## Yönerge
Aşağıdaki eğitim tarihi metninde "Özellikle 17. yüzyılda" ifadesini içeren sözcüklerle açılıp "de Maîtres) kurdu." ile kapanan bölümü aynen kopyalayın.

## Verilen metin
-.-.-

Başlangıçta dil öğretiminde farklı metodlar geliştirilmiş ve daha sonra bu diğer 
ders alanlarında da gerçekleştirilmiştir..
Özellikle 17. yüzyılda Ratke ve Komenyus öğretim dili, öğretim metodu (Lehrart), 
ders veya okul kitabı gibi konularda önemli reformlar yaptılar kendilerinden sonra 
gelen okul düzenlemelerine yön verdiler. Öte yandan devlet tüm vatandaşlarına zorunlu 
eğitim uygulaması başlatmıştır. Eğitimde hedef kitlenin özelliklerinin değişmesi, 
eğitim işini din adamlarının ikinci görevi olmaktan çıkarmış ve sırf bu amaçla öğretmenler 
yetiştirilmeye başlanmıştır. La Salle, din adamı olmayan (laymen) profesyonel öğretmenler 
yetiştirmek için 1685’de Reims’de bir Öğretmen Okulu (Séminaire de Maîtres) kurdu.

-.-.-

## Verilen kayıtlar
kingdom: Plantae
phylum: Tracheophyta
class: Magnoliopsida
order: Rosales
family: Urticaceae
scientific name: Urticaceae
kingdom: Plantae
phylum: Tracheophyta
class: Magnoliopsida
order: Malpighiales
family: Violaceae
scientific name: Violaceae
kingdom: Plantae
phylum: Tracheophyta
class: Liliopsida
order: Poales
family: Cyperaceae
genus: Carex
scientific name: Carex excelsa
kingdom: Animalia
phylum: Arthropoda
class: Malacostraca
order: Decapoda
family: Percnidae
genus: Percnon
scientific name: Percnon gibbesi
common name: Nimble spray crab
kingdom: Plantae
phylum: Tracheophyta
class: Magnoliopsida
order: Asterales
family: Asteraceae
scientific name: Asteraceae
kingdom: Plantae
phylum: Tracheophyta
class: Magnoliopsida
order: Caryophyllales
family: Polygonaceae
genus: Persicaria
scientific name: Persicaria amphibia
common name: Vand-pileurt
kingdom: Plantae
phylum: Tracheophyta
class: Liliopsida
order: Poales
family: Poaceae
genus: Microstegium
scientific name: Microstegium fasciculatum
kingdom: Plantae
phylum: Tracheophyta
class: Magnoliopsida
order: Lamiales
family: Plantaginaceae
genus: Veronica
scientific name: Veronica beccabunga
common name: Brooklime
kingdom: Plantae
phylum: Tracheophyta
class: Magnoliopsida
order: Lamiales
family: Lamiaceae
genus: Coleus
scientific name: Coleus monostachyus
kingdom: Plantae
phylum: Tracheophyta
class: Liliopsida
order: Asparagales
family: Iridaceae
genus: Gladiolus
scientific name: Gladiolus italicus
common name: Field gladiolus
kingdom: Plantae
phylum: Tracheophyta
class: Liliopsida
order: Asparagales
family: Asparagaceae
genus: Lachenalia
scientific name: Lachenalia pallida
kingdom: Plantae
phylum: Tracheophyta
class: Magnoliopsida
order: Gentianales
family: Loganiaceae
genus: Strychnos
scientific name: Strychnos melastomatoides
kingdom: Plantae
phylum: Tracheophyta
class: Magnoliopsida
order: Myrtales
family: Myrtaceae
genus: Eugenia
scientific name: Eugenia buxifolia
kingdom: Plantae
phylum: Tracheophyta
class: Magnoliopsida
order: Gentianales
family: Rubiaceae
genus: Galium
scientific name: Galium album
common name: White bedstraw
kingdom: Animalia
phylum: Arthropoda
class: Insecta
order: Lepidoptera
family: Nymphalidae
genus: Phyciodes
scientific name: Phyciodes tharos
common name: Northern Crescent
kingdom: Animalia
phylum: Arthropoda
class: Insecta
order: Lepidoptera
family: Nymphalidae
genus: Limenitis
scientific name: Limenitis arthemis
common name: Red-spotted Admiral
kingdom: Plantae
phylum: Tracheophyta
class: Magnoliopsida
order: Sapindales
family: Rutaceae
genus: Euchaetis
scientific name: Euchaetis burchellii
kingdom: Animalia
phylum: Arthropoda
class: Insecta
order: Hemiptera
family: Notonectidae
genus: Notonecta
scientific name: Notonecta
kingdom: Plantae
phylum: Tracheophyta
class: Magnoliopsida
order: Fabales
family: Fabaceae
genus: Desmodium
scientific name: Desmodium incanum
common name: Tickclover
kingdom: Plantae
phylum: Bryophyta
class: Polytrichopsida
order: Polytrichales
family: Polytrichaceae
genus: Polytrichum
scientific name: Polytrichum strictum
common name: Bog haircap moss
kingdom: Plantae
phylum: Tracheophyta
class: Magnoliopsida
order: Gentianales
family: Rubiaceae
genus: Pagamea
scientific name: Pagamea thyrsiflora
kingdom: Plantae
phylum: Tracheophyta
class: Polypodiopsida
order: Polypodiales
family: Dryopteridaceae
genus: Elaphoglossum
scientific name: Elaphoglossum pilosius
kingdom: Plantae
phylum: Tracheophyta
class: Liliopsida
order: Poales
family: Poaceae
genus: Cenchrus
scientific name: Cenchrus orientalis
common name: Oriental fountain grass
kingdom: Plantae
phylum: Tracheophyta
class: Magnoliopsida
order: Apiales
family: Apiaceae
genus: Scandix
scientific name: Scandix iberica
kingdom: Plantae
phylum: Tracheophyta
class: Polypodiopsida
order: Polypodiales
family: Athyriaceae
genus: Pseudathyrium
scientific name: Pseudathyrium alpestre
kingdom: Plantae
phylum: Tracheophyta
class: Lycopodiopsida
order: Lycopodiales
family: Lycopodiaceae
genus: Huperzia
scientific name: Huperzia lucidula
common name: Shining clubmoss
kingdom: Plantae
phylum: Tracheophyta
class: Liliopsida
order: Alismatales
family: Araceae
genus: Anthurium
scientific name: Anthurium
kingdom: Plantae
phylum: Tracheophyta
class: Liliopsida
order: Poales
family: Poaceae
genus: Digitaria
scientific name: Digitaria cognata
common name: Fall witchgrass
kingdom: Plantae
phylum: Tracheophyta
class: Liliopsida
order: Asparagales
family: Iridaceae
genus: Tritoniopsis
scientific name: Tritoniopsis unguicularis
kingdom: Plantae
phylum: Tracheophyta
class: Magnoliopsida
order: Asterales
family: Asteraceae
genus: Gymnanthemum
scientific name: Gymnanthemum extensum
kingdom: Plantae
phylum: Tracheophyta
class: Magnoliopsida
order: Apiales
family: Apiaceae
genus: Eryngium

-.-.-

## Yanıt
Özellikle 17. yüzyılda Ratke ve Komenyus öğretim dili, öğretim metodu (Lehrart), 
ders veya okul kitabı gibi konularda önemli reformlar yaptılar kendilerinden sonra 
gelen okul düzenlemelerine yön verdiler. Öte yandan devlet tüm vatandaşlarına zorunlu 
eğitim uygulaması başlatmıştır. Eğitimde hedef kitlenin özelliklerinin değişmesi, 
eğitim işini din adamlarının ikinci görevi olmaktan çıkarmış ve sırf bu amaçla öğretmenler 
yetiştirilmeye başlanmıştır. La Salle, din adamı olmayan (laymen) profesyonel öğretmenler 
yetiştirmek için 1685’de Reims’de bir Öğretmen Okulu (Séminaire de Maîtres) kurdu.